赤裸上身,皮肤泛着金属光泽,双眼泛着幽蓝光芒。他抬起手,声音再次响起:
【最后一次机会。留下来,一起迎接黎明。】
我没有回答,而是从怀里掏出那盘“给未来的守夜人”的录音带,塞进随身播放器,按下播放键。
摇篮曲响起。
起初微弱,继而清晰。
>“睡吧,我的小鸟,黑夜终会过去,
>星光照亮归途,妈妈等你在门口……”
奇迹发生了。
那些逼近的衍生体纷纷停下脚步,双手抱头,发出痛苦呻吟。
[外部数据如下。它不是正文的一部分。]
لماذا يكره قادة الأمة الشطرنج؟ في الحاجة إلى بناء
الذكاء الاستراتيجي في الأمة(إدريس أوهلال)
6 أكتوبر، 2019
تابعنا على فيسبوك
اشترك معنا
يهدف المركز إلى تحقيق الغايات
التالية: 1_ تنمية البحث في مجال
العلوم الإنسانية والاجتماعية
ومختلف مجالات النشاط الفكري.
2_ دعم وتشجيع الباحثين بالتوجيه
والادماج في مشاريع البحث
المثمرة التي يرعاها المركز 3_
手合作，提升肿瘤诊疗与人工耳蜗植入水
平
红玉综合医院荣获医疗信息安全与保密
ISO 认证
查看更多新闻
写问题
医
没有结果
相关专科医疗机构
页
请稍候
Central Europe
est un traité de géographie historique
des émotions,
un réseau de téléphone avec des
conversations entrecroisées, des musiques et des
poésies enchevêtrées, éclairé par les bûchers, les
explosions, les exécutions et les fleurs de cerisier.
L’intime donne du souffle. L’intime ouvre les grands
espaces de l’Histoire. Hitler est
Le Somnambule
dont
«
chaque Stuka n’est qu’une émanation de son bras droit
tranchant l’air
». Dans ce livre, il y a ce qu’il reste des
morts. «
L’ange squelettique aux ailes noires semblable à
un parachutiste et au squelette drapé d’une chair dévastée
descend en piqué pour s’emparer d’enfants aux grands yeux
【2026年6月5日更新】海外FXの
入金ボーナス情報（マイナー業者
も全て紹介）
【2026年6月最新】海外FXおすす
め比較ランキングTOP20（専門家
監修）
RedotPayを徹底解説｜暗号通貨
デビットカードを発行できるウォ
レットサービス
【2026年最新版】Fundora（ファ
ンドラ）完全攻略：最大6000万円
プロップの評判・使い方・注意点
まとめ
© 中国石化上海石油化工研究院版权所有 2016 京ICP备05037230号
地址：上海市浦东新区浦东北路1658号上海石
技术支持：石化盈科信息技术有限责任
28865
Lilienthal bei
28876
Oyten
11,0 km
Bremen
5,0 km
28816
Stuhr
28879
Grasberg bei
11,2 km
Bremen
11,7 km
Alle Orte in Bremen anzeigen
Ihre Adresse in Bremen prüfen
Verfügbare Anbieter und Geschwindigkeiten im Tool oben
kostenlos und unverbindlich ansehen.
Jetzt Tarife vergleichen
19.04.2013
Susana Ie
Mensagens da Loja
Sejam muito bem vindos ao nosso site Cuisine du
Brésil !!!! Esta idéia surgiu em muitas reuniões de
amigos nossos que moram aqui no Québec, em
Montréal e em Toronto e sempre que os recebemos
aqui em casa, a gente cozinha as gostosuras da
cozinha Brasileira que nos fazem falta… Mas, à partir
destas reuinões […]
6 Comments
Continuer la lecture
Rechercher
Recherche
他们的脑波开始紊乱,眼中蓝光闪烁不定。
“共鸣锁生效了!”杭德罗挣扎着说,“玛尔塔留下的后门……只有真正记得这首歌的人,才能抵抗控制!”
我对着麦克风大吼:“父亲!你还记得母亲唱这首歌的样子吗?她总是在雨季的晚上,抱着我轻轻哼……她说,只要听见这首歌的孩子,就不会迷路!”
沉默。
然后,那一声低沉的叹息,仿佛穿越了十五年的风雪:
“……我记得。”
金色舱体轰然炸裂。
他跪倒在地,泪水滑落。
倒计时归零前十七秒,杭德罗引爆了电力核心。
剧烈爆炸撕裂冰层,极光戛然而止。我们在雪崩中被万斯救出,远远回望,整座基地沉入冰渊,钟楼断裂,坠入深渊。
七天后,我们在智利基地醒来。
全球范围内,数百名曾失踪多年的“无名者”陆续出现在各地医院、街头、车站。他们什么都不记得,只反复哼唱一首听不懂的歌。
联合国紧急召开会议,宣布《人类意识保护公约》立即生效,所有涉及神经干预的实验全面禁止。
而我,在病房中收到了一封信。
没有署名,只有一行字:
>“谢谢你,让我学会了哭。”
窗外,第一缕春光照进南半球的土地。
我握紧胸前的双鹰吊坠,轻声说:
“天亮了。”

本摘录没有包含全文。